Trois millions d’hectolitres : une quantité folle. C’est la hauteur de la surproduction (ou de la sous-consommation) de vin en France. Dévoilé récemment par Bernard Fages, président du Comité national des interprofessions des vins, le montant de la surproduction est la cause directe de la crise qui frappe aujourd’hui les vignerons français.
Une baisse de la consommation
Les injonctions à la baisse de la consommation d’alcool, directement emmenées par des pouvoirs publics cherchant à en contrôler les excès, sont légion. Pas un message publicitaire n’a le droit de passer sans ces restrictions : il en va de même sur des plateformes sur YouTube où chaque vidéo montrant une consommation d’alcool doit comporter le message.
Le nombre d’alcooliques en France ne cesse pourtant de baisser, la part de consommateurs d’alcool allant dans le même sens. D’ailleurs, étant donné l’universalité des effets directs de l’alcool (les ivresses se ressemblent), les campagnes de sensibilisation vont s’appliquer sans discrimination. Pourtant, si les conséquences positives de la consommation de vin rouge font débat, les effets négatifs des alcools forts ou de la bière sont bien moins discutables : le vin rouge est effectivement l’un des meilleurs alcools sanitairement, mais il subit le même traitement que les autres. Une aberration aux yeux des viticulteurs.

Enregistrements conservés
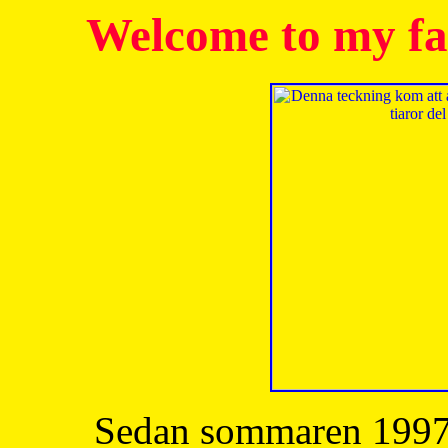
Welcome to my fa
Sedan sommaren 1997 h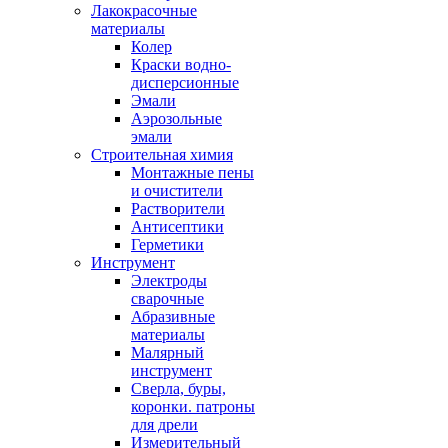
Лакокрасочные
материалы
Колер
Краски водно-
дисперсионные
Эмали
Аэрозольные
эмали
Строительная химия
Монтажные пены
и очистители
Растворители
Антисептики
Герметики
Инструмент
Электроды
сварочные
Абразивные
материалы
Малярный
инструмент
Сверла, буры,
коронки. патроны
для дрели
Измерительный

...

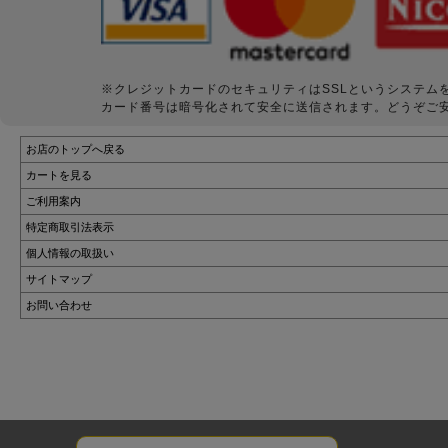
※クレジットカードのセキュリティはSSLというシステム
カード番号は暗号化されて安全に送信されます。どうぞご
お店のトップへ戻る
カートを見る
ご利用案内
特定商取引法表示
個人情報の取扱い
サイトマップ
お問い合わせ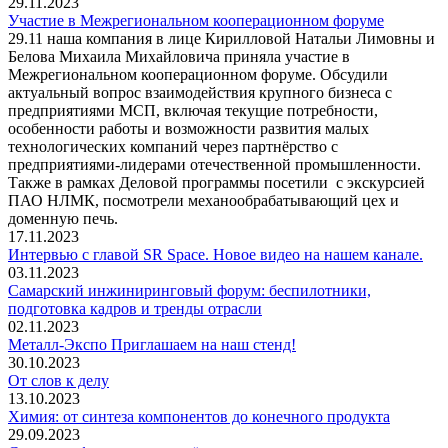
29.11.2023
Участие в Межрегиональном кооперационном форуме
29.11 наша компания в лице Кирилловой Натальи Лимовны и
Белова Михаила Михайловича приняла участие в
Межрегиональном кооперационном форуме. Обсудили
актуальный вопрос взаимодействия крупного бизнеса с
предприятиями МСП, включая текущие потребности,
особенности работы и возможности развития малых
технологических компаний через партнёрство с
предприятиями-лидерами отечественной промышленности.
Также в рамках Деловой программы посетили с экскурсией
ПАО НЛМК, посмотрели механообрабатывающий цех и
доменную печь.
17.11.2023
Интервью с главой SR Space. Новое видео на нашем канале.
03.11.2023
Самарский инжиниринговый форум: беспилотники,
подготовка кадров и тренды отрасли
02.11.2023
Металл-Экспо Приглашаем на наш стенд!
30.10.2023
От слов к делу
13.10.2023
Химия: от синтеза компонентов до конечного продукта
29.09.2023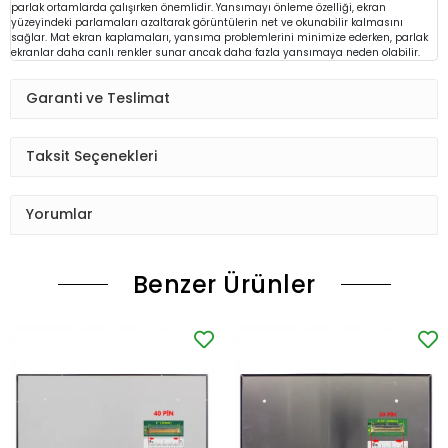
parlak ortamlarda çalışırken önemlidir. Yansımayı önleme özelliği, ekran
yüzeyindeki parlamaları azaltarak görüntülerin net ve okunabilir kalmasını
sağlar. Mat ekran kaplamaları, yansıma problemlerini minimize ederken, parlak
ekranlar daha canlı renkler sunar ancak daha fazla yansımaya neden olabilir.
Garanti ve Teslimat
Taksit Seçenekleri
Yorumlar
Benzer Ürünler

**TRAVAIL DEMANDÉ:**
**1)** Recopiez le passage du texte sur la surproduction de vin, en commençant à « Une baisse de » et en terminant à « comporter le message. ».
**2)** D'après le texte sur la surproduction de vin, qui a dévoilé le montant de cette surproduction ?

**RÉPONSES:**
**1)**
Une baisse de la consommation
Les injonctions à la baisse de la consommation d’alcool, directement emmenées par des pouvoirs publics cherchant à en contrôler les excès, sont légion. Pas un message publicitaire n’a le droit de passer sans ces restrictions : il en va de même sur des plateformes sur YouTube où chaque vidéo montrant une consommation d’alcool doit comporter le message.

**2)** Bernard Fages, président du Comité national des interprofessions des vins.